- [Provided data]:
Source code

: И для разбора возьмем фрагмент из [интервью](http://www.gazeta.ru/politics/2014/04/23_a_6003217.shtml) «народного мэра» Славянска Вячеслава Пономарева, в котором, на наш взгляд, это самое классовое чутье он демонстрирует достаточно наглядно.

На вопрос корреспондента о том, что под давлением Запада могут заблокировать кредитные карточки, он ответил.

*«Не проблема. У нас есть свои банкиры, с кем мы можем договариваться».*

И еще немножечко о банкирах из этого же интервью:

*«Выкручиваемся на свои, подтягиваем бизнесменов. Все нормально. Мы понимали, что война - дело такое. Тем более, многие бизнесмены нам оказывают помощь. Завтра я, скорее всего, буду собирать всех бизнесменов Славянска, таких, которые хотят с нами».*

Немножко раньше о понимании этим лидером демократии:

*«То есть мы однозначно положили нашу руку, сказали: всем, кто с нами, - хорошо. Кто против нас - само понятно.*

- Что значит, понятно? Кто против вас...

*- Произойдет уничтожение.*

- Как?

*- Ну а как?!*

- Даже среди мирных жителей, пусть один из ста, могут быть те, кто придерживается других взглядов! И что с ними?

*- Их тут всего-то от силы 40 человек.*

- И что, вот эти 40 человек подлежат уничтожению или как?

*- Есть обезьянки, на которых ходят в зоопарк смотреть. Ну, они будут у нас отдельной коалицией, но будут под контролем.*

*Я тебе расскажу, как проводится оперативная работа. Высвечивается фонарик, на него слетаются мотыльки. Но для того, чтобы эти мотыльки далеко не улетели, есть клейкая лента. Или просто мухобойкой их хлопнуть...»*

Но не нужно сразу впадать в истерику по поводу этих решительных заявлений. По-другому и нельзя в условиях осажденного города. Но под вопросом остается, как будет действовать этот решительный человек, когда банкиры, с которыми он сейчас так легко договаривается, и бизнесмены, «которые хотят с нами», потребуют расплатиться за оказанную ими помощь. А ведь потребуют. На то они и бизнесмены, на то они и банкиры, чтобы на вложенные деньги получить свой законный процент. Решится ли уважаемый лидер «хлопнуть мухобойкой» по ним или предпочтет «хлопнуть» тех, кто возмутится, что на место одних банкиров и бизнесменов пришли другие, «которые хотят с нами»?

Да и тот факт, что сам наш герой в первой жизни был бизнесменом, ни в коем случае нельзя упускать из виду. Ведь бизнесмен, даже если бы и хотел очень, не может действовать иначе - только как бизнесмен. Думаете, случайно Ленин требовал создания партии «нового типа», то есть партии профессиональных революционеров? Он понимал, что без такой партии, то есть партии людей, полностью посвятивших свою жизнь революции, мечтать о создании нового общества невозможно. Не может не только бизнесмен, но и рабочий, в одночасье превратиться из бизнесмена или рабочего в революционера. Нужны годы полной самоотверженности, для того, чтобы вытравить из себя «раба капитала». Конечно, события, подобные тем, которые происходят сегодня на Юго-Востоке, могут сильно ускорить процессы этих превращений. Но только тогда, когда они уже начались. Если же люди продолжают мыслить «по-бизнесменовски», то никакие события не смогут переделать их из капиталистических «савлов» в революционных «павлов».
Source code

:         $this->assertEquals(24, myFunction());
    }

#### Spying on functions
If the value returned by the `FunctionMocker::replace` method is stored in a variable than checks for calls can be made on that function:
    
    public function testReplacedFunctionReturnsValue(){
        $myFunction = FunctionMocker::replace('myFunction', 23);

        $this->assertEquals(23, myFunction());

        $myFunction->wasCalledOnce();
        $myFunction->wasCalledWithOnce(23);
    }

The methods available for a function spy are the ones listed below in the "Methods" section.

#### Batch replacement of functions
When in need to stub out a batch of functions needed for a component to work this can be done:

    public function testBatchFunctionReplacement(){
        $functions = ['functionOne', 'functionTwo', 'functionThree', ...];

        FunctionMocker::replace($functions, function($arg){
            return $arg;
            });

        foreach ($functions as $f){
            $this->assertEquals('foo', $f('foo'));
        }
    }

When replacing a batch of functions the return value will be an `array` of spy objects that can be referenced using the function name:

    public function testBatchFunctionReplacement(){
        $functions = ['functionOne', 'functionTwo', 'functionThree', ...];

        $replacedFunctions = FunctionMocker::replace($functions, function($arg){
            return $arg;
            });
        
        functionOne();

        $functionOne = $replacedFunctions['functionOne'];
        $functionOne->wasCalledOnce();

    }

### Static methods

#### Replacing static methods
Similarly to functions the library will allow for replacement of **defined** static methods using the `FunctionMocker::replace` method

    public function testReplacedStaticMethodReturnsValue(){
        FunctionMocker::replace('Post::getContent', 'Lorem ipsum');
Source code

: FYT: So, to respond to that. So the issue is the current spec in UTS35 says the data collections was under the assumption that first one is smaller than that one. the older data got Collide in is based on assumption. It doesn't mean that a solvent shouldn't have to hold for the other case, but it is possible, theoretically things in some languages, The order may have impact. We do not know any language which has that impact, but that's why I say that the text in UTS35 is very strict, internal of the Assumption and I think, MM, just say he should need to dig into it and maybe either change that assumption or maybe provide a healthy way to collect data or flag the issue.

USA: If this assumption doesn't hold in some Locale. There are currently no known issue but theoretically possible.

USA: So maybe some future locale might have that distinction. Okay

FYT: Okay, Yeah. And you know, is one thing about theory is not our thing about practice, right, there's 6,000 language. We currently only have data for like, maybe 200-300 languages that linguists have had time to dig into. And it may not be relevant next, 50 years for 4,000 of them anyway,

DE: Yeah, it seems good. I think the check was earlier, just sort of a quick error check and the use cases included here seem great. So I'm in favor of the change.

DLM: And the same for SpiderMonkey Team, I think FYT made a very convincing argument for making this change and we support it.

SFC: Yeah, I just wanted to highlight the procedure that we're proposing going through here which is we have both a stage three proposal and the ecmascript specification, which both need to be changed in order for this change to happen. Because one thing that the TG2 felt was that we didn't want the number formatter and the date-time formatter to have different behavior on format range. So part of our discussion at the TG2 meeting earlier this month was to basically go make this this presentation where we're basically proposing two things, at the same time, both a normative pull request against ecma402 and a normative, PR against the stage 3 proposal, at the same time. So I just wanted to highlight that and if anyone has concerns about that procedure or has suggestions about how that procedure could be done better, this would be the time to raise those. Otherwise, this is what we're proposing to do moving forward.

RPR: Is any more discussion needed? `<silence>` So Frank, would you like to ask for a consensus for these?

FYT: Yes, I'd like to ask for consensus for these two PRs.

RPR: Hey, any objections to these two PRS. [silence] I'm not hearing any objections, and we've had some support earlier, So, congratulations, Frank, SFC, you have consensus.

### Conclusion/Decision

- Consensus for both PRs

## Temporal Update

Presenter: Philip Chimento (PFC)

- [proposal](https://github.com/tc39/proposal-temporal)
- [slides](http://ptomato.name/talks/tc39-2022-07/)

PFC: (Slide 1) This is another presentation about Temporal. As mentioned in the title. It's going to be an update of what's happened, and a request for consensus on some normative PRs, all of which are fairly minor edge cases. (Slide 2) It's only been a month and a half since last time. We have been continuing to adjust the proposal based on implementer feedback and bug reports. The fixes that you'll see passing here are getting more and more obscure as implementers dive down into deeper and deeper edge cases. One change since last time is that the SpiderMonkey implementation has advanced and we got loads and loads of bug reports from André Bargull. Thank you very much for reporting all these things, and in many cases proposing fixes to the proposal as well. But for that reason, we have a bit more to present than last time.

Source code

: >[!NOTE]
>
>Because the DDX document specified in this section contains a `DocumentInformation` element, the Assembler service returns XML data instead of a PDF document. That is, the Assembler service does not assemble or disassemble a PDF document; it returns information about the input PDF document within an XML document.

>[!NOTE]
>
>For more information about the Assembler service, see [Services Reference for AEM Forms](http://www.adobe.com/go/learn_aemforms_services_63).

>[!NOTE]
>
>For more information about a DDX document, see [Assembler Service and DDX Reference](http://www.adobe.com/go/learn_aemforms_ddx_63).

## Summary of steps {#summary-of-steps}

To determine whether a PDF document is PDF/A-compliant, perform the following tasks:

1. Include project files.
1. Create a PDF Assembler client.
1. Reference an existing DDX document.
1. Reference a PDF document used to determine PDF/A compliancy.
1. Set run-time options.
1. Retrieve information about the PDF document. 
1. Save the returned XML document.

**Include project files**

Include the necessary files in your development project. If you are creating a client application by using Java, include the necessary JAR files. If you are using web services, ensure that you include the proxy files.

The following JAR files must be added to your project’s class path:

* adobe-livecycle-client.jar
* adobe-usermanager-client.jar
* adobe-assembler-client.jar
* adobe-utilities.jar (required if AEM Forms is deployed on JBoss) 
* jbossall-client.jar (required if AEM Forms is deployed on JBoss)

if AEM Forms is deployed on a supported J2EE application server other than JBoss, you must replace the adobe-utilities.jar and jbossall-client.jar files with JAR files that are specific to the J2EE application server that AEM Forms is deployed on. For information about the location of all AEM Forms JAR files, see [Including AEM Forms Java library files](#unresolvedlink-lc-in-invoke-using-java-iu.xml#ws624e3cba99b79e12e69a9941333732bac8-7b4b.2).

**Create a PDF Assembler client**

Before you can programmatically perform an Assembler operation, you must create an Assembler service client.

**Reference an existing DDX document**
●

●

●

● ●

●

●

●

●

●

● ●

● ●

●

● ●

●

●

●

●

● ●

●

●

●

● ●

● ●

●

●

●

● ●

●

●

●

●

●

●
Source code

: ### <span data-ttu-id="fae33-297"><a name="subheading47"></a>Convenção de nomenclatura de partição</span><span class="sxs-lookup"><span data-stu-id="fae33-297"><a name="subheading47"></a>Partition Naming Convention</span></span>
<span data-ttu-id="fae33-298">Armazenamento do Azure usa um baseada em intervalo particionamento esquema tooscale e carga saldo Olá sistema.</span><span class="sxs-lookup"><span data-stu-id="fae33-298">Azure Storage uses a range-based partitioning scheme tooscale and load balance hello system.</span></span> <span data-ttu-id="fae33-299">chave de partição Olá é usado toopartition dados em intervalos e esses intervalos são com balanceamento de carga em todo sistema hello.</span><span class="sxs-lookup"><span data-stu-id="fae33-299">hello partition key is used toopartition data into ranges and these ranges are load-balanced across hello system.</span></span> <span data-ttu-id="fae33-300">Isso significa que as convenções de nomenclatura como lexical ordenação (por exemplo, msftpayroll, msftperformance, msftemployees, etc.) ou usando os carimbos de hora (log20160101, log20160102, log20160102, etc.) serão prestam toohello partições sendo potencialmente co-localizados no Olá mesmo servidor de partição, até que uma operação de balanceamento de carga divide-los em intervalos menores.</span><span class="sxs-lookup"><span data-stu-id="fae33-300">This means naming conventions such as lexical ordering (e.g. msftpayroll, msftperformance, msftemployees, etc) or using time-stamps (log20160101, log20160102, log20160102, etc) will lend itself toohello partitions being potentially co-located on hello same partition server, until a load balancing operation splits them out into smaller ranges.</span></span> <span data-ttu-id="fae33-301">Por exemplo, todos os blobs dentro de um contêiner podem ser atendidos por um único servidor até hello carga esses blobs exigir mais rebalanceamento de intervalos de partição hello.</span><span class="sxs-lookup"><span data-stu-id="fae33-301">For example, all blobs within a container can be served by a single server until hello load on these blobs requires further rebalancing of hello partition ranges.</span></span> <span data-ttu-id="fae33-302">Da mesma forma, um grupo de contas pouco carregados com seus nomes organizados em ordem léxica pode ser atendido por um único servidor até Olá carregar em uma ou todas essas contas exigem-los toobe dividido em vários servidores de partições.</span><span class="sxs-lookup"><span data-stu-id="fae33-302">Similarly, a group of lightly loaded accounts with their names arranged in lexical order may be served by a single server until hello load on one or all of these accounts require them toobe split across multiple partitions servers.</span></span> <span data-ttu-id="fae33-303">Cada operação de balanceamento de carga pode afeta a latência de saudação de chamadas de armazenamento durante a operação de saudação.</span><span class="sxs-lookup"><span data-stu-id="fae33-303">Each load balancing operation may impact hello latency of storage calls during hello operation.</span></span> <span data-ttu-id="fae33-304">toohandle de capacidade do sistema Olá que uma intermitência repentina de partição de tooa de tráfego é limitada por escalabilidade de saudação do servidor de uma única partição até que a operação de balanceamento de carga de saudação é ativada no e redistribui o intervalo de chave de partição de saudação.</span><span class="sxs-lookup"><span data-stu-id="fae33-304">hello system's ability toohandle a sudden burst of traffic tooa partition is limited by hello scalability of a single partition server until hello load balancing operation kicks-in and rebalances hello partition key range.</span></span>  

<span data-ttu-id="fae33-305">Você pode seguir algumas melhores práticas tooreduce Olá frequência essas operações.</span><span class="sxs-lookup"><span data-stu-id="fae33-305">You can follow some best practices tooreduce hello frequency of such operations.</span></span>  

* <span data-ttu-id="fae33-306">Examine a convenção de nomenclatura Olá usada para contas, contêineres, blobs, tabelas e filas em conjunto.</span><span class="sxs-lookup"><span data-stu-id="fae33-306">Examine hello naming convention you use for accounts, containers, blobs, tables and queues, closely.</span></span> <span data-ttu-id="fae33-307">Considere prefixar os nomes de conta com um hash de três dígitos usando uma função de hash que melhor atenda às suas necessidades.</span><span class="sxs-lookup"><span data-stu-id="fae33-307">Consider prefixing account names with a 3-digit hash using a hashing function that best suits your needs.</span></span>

- [Requirement]: Working from the records above, find how many lines contain the string "assertEquals" and answer with the bare number.

- [Response to this task]: 3